- PROVIDED PASSAGE -
|---|
Thanks for the needed correction.
"Mark Lipton" in news:cg03t4$285$ snipped-for-privacy@mozo.cc.purdue.edu...
Maybe now we know where that taste began.
(YJMV, too!)
A bigger lesson I learned when traveling at age 16, a lesson hard to get in the US, is the different ways different "Western" countries approach alcohol. This lesson began when a French flight attendant, eastbound over the Atlantic Ocean, offered me wine with dinner without asking my age, as an ordinary matter. (Unlikely within the US.) The lesson continued as I saw, in various countries, fast-food restaurants and counters, much like those in the US, but with spirits supplies also, so customers might call for a shot of rum in their cola or hot tea, for example, if it suited them, or if it was cold outside. These were choices that I, at age 16, was trusted to make for myself, generally, in continental Europe. Also, the subject did not seem to preoccupy European kids. I did not see them paying much attention to alcohol (or desperate substitutes like plastic glue) nor did I notice adult drunkenness any more than in the US. Beer and wine were variously and, it seemed, healthily integrated into everyday dining customs. (At 16 I had only a little taste for wine myself, no taste for beer.)
|---|
- DIRECTIVE 1 -
In the passage about alcohol customs in Europe, who offered the writer wine with dinner on the eastbound flight over the Atlantic Ocean?
- DIRECTIVE 2 -
Extend the passage about alcohol customs in Europe, picking up after its final sentence.
|---|
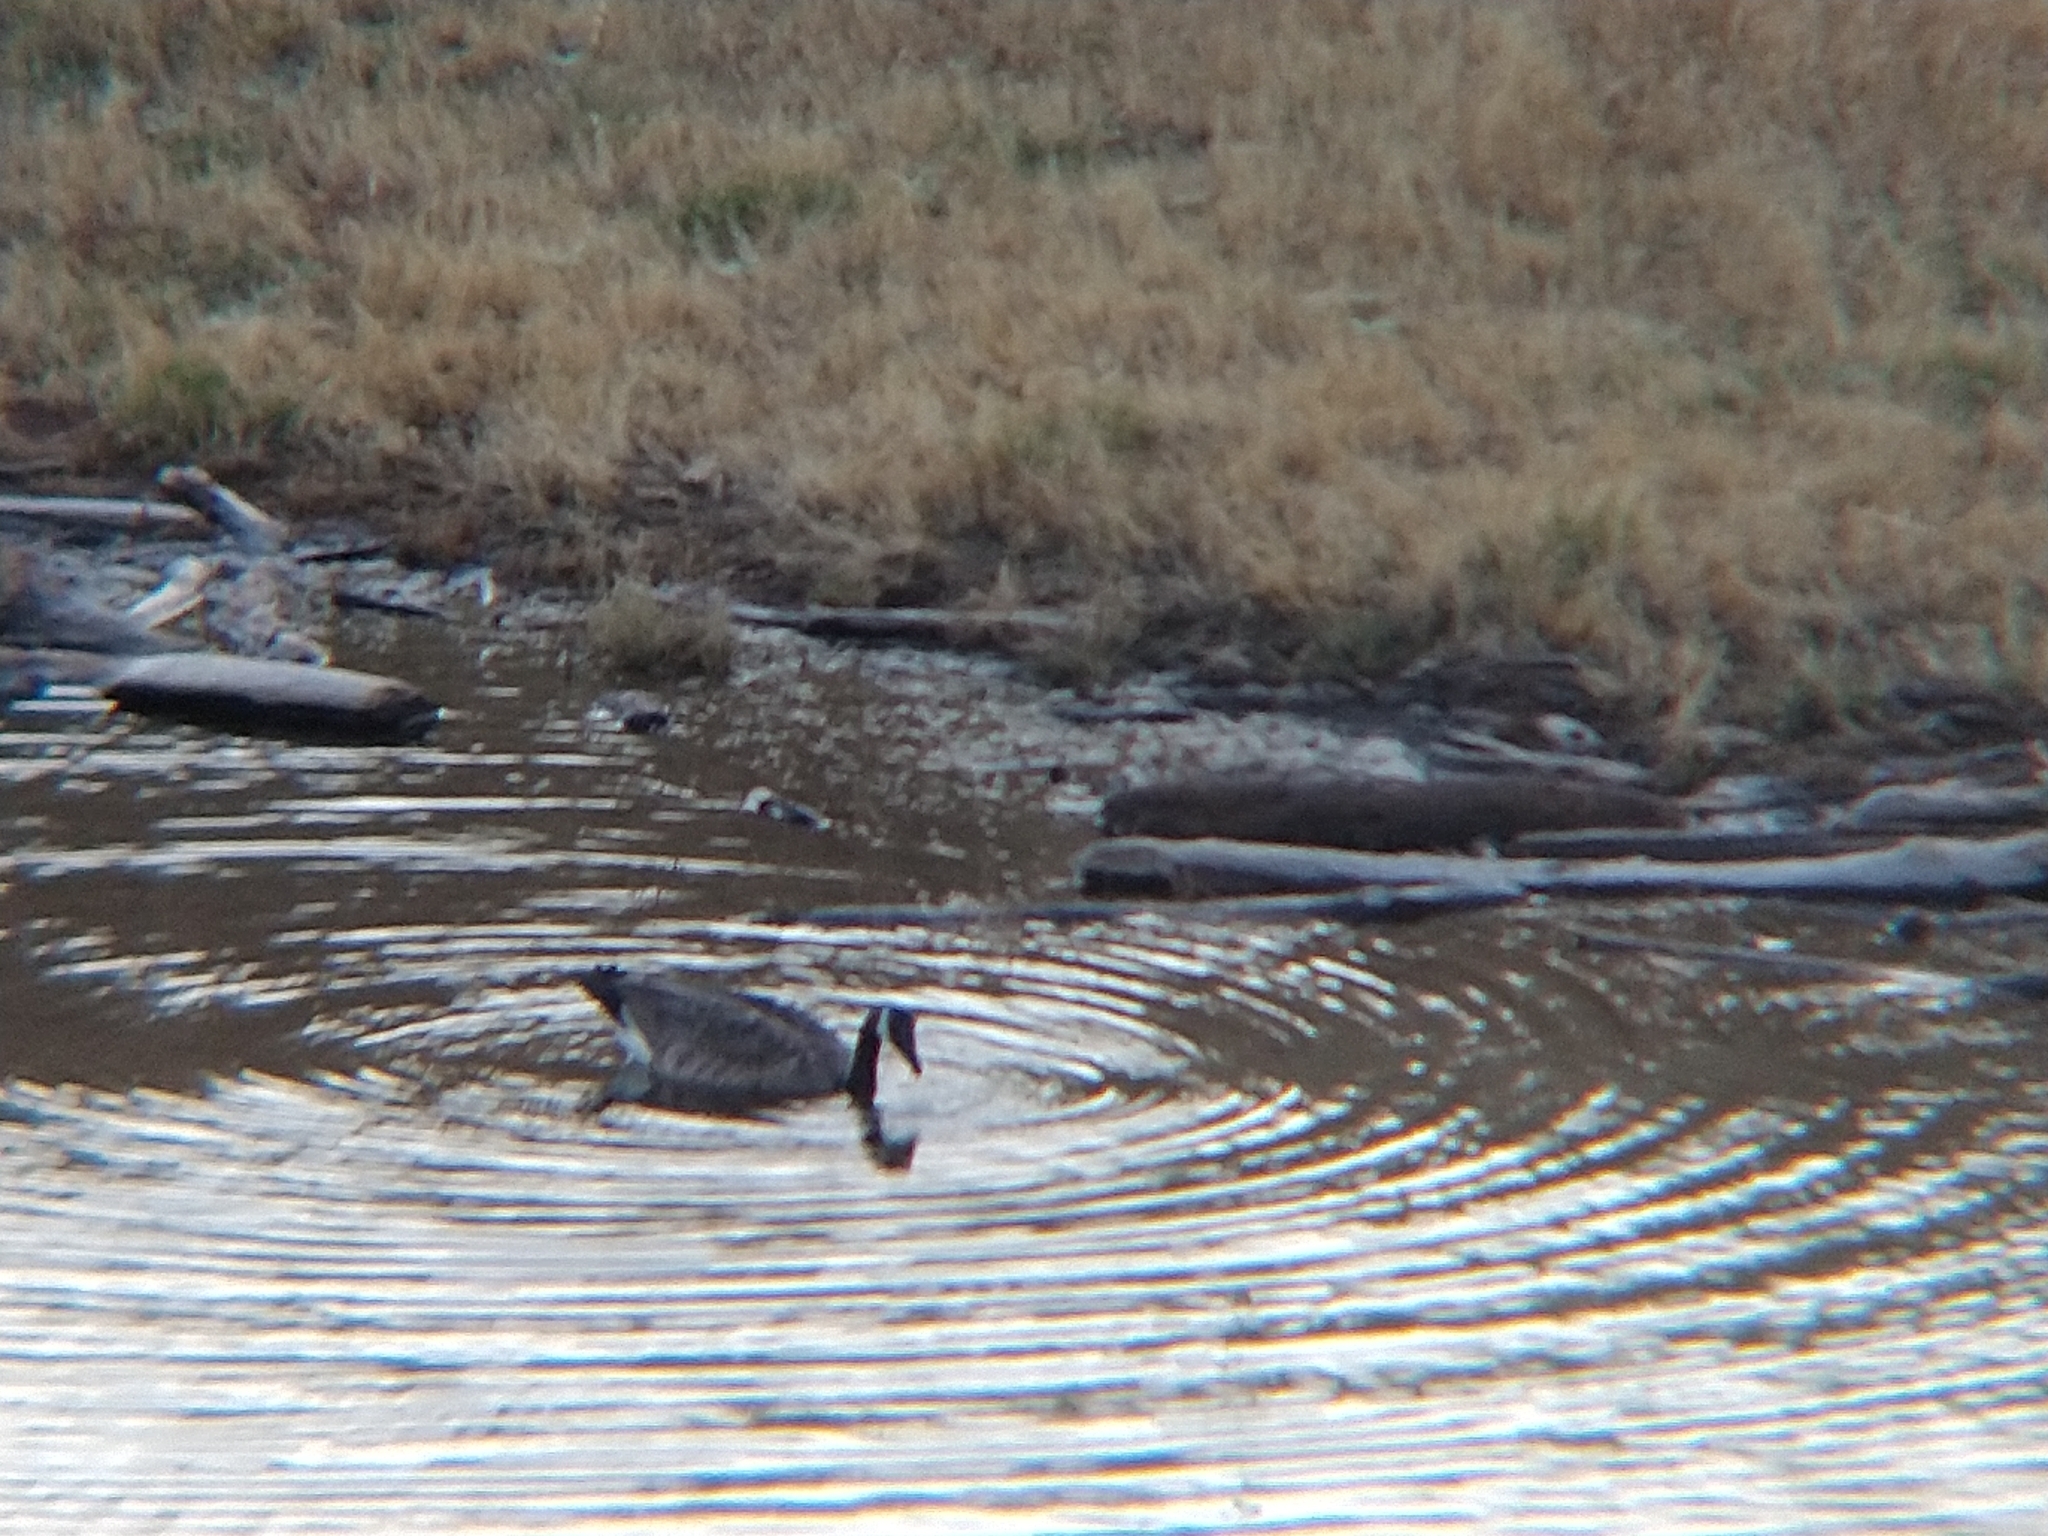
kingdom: Animalia
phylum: Chordata
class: Aves
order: Anseriformes
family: Anatidae
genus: Branta
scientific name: Branta canadensis
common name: Canada goose
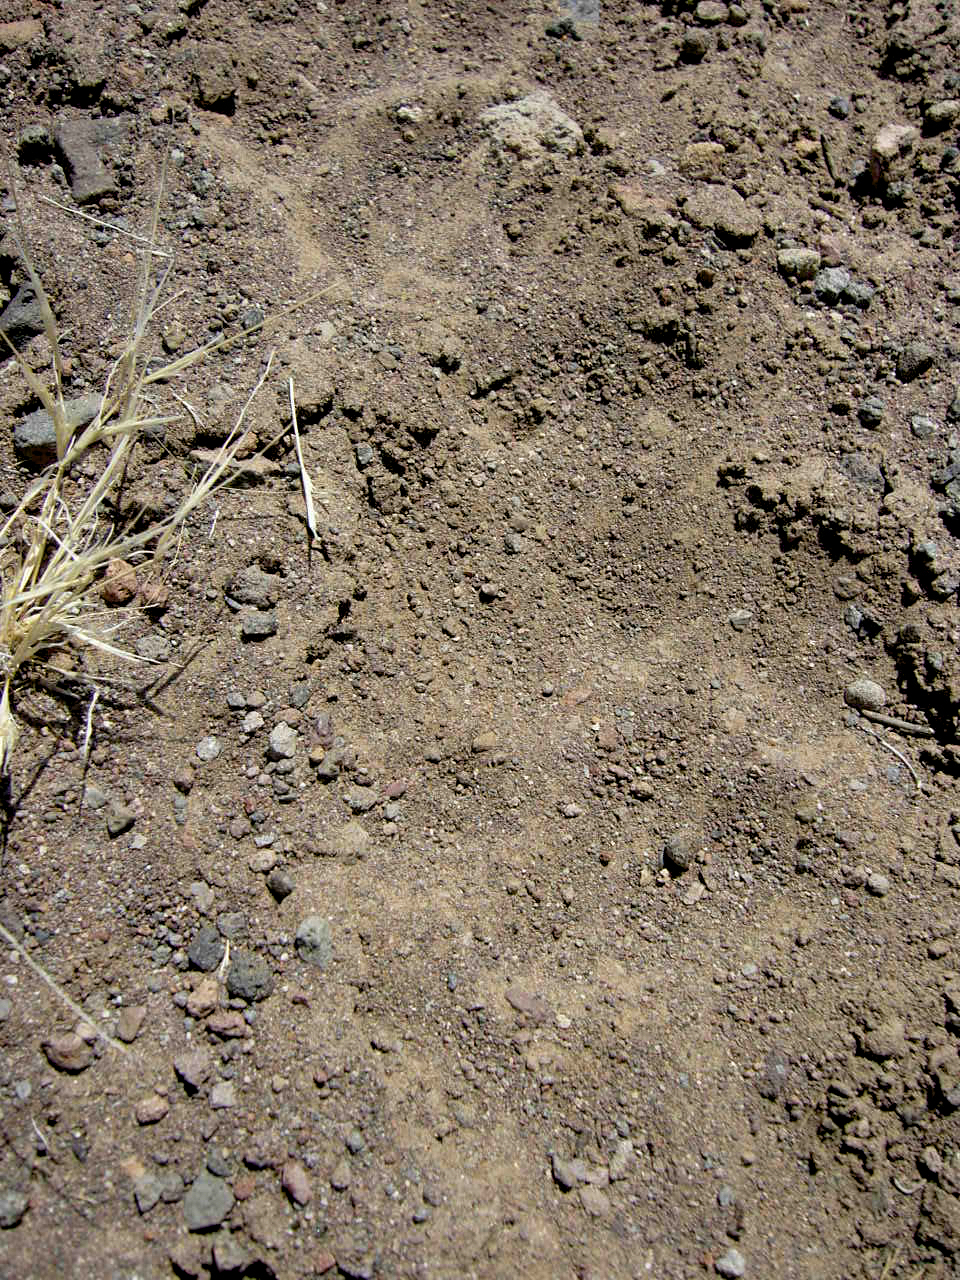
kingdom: Animalia
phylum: Chordata
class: Mammalia
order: Carnivora
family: Felidae
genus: Puma
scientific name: Puma concolor
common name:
|---|
- EXERCISE RESULT 1 -
A French flight attendant.

- EXERCISE RESULT 2 -
Herengracht 88 (the street address as well as the name) was a popular Amsterdam youth hostel with café and bar on the ground floor, dormitories above, as I recall (that was 1972). I asked the bartender about Nederlander drinks and that's where I heard about Jenever (both Jonge and Oude).
In the US, soft drinks and distilled spirits do not overlap casually at fast-food counters. Alcohol has strict age limits, generally 21. The culture has had awkward, all-or nothing relationships with alcohol in the past. Endemic alcoholism in the 1800s brought prohibition movements (as in several other countries) and then in 1919-1933, outlawing of most alcoholic beverages. Meaning, in practice, that their price went up and their quality down.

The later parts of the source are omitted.